But I love my real mailbox more***.
This weekend, I cooked an entire meal out of the glossy pages that have landed there recently. The results?
Let's just say I'm definitely going to be doing that again****.
Cook My Mailbox- Weekend I
The Rules: All dishes have to be from a physical magazine or newspaper. Nothing from a blog, a website, or a cookbook. I'll try to stick with (and refer you to!) the recipes as written, but I might cheat a little because I'm like that. Most of the time the articles that accompany these recipes are well worth a read, so I'm not going to upstage the authors. Instead, I'll just chime in with my humble opinion on the results. Sound like a plan?
[crickets]
OK, then.
The Menu:
Homemade pizzas using No-Knead Pizza Dough from Bon Appétit
Kale Salad from the LA Times
Dorrie Greenspan''s Vanilla Bean Sablé Cookies from Fine Cooking.
The Pizza!
As soon as I saw the magazine cover, I knew I had to make this.
Original article: Click here
My notes: Start the dough the day before you plan to eat it, because it has to rise for at least 18 hours. The good news is, you don't have to do anything except plan ahead. The other good news is, it's so worth the wait. I modified the recipe so I could use my sourdough starter, and added some whole wheat flour. I followed the rest of the instructions exactly as written.
Sourdough No-Knead Pizza Dough
7 1/4 c. flour (1 used 2 c. white whole wheat, 2 c. all purpose, and 3 1/4 c. bread flour)
4 tsp. sea salt
1 Tbs. sugar
1/2 tsp. yeast
1/2 c. sourdough starter
2 1/2 c. cool water
Topped with a mix of romano, asiago, parmesan and fontina cheeses, pepperoni, kale and basil.
My review: Probably the best homemade pizza crust I've ever had. The texture was pretty much perfect...crispy but with enough heft to produce those great chewy bites of crust, and plenty of interesting bubbling up going on. From my modification, there was a little sourdough tang along with the nutty wheat to add interest without taking a thing away from the toppings. I'm all about those convenient $1.50 bags of dough from Trader Joe's, but this stuff is in an entirely different league.
The Salad!
My husband will tell you I've gone a little overboard with the kale. And that was before I knew the secret. (Hint: Involves a rubdown with oil, always a good thing in my book). Now he'll probably divorce me.

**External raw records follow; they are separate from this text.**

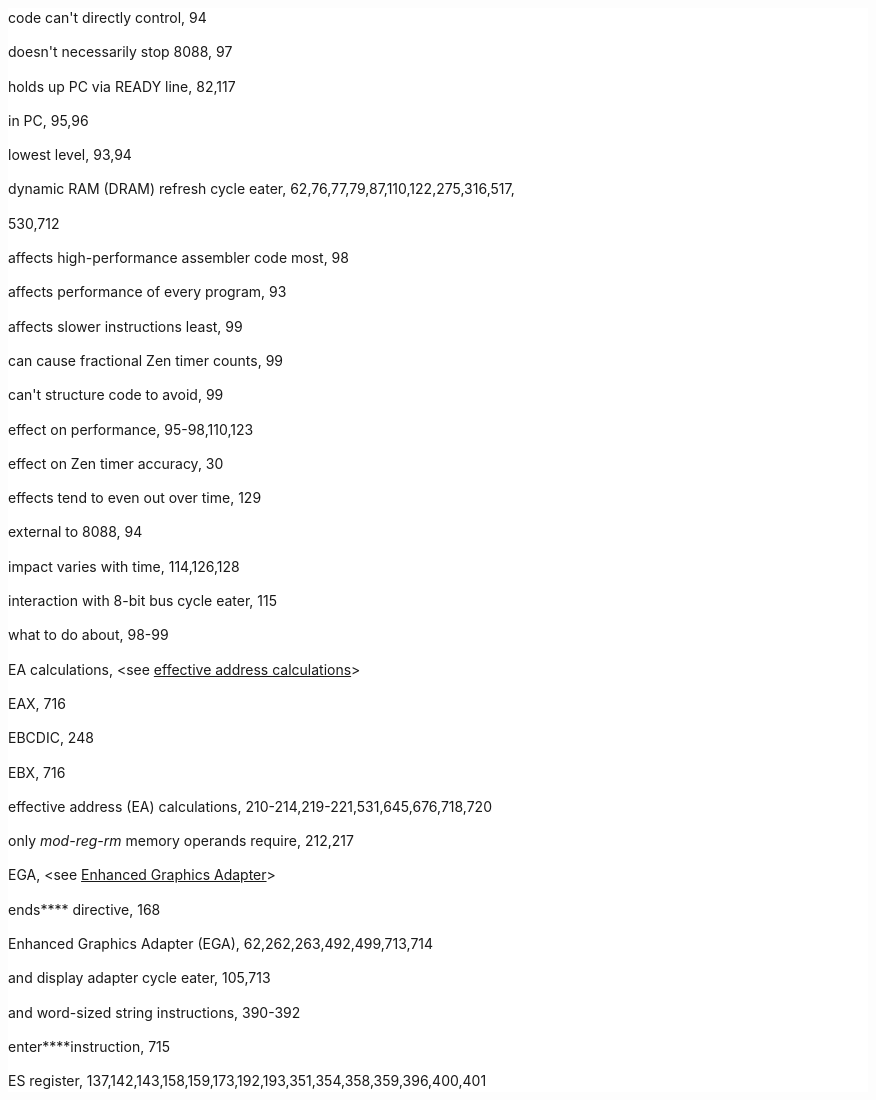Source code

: code can't directly control, 94

doesn't necessarily stop 8088, 97

holds up PC via READY line, 82,117

in PC, 95,96

lowest level, 93,94

dynamic RAM (DRAM) refresh cycle eater,
62,76,77,79,87,110,122,275,316,517,

530,712

affects high-performance assembler code most, 98

affects performance of every program, 93

affects slower instructions least, 99

can cause fractional Zen timer counts, 99

can't structure code to avoid, 99

effect on performance, 95-98,110,123

effect on Zen timer accuracy, 30

effects tend to even out over time, 129

external to 8088, 94

impact varies with time, 114,126,128

interaction with 8-bit bus cycle eater, 115

what to do about, 98-99

EA calculations, <see [effective address
calculations](#Ieffectiveaddresscalculations)\>

EAX, 716

EBCDIC, 248

EBX, 716

effective address (EA) calculations, 210-214,219-221,531,645,676,718,720

only *mod-reg-rm* memory operands require, 212,217

EGA, <see [Enhanced Graphics Adapter](#IEnhancedGraphicsAdapter)\>

ends**** directive, 168

Enhanced Graphics Adapter (EGA), 62,262,263,492,499,713,714

and display adapter cycle eater, 105,713

and word-sized string instructions, 390-392

enter****instruction, 715

ES register, 137,142,143,158,159,173,192,193,351,354,358,359,396,400,401

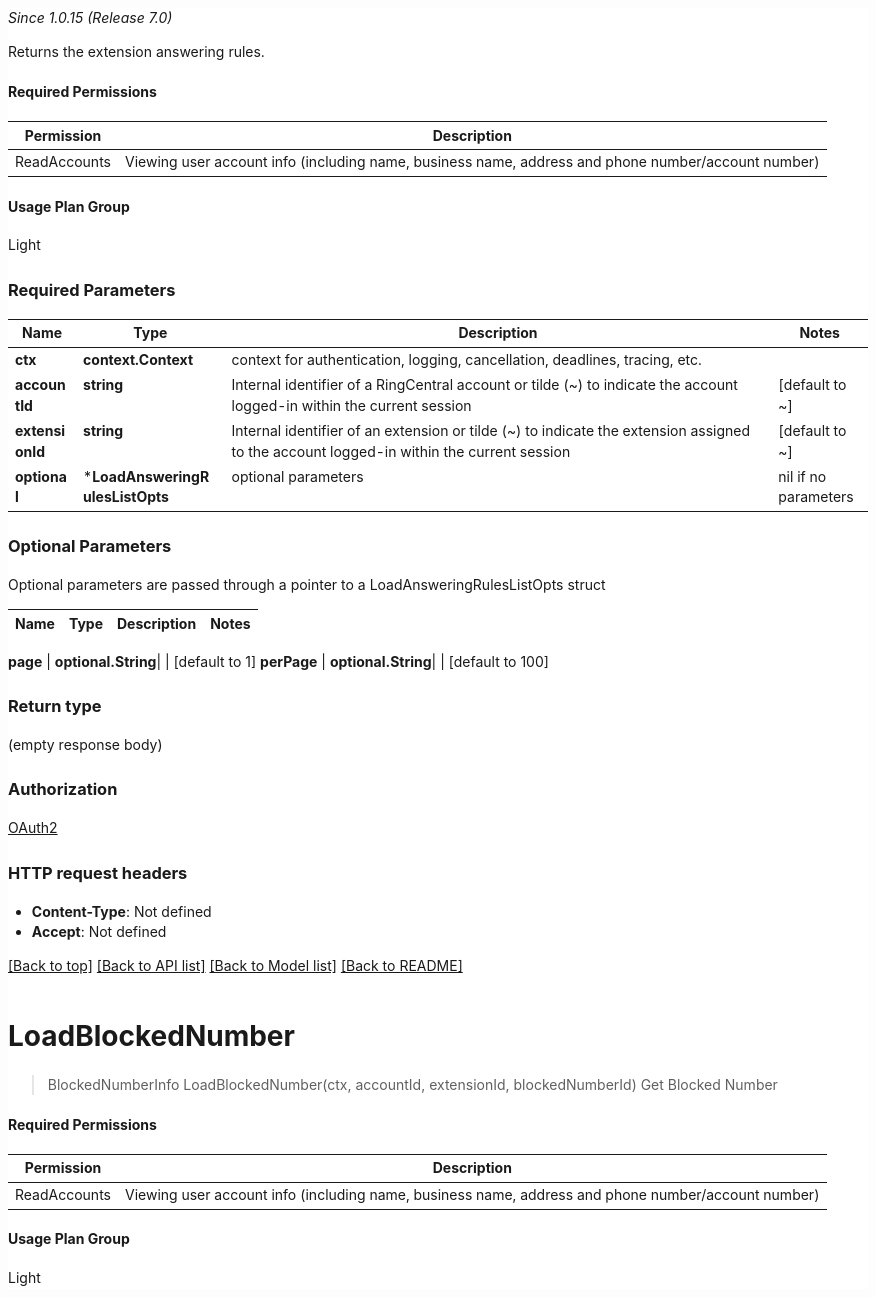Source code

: <p style='font-style:italic;'>Since 1.0.15 (Release 7.0)</p><p>Returns the extension answering rules.</p><h4>Required Permissions</h4><table class='fullwidth'><thead><tr><th>Permission</th><th>Description</th></tr></thead><tbody><tr><td class='code'>ReadAccounts</td><td>Viewing user account info (including name, business name, address and phone number/account number)</td></tr></tbody></table><h4>Usage Plan Group</h4><p>Light</p>

### Required Parameters

Name | Type | Description  | Notes
------------- | ------------- | ------------- | -------------
 **ctx** | **context.Context** | context for authentication, logging, cancellation, deadlines, tracing, etc.
  **accountId** | **string**| Internal identifier of a RingCentral account or tilde (~) to indicate the account logged-in within the current session | [default to ~]
  **extensionId** | **string**| Internal identifier of an extension or tilde (~) to indicate the extension assigned to the account logged-in within the current session | [default to ~]
 **optional** | ***LoadAnsweringRulesListOpts** | optional parameters | nil if no parameters

### Optional Parameters
Optional parameters are passed through a pointer to a LoadAnsweringRulesListOpts struct

Name | Type | Description  | Notes
------------- | ------------- | ------------- | -------------


 **page** | **optional.String**|  | [default to 1]
 **perPage** | **optional.String**|  | [default to 100]

### Return type

 (empty response body)

### Authorization

[OAuth2](../README.md#OAuth2)

### HTTP request headers

 - **Content-Type**: Not defined
 - **Accept**: Not defined

[[Back to top]](#) [[Back to API list]](../README.md#documentation-for-api-endpoints) [[Back to Model list]](../README.md#documentation-for-models) [[Back to README]](../README.md)

# **LoadBlockedNumber**
> BlockedNumberInfo LoadBlockedNumber(ctx, accountId, extensionId, blockedNumberId)
Get Blocked Number

<p style='font-style:italic;'></p><p></p><h4>Required Permissions</h4><table class='fullwidth'><thead><tr><th>Permission</th><th>Description</th></tr></thead><tbody><tr><td class='code'>ReadAccounts</td><td>Viewing user account info (including name, business name, address and phone number/account number)</td></tr></tbody></table><h4>Usage Plan Group</h4><p>Light</p>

Original article: Click here.
My notes: Instead of using one of their recipes, I used their method, and tossed the newly-relaxed greens in my own balsamic dressing, along with shredded carrots, sliced mushrooms, and blue cheese crumbles. I also threw some on my pizza. I think I heard my husband crying all the way in Mammoth.
Before the rubdown
After!
The Sablé Cookies!
They had me at "vanilla bean".
Please, please, go read the original article. It's Dorie Greenspan people!
My notes: I followed the recipe exactly except that I did add 1 tsp. of vanilla paste as well as the vanilla sugar, because my vanilla beans, instead of being "plump and soft" were more "withered and brittle". Kind of like red vines that aren't so fresh, if you know what I mean. I didn't want to take any chances. I used Kerrygold Irish Butter, and raw turbinado sugar to finish the cookies. I also adjusted the baking time down to 15 minutes.
My review: These are simply amazing. I mean, I intellectually believed when I read the article, but I was spiritually converted when I ate one. That's how good they are.
* As my ever-growing "recipes to try" Pinterest board can attest. Pinterest, btw, is a total chick thing. I was at a board meeting the other day and not a single guy in the room had used it. In fact, they looked scared when I brought it up.
** Today was a good one:
There were the resignation rants.
There was type made from hands via always-cool Colossal.
There was this collection of negative reviews of The Invisible Man by Ralph Ellison (hilarious)
There were confessions of a cookbook ghostwriter in the NY Times. (and a series of tweets from Rachel Ray, flatly denying she uses ghostwriters)
And a long article about how people no longer actually put recipes in cookbooks anyway.
*** Previously noted here and here.
**** Hence that odd Roman numeral "I" in the title of this post.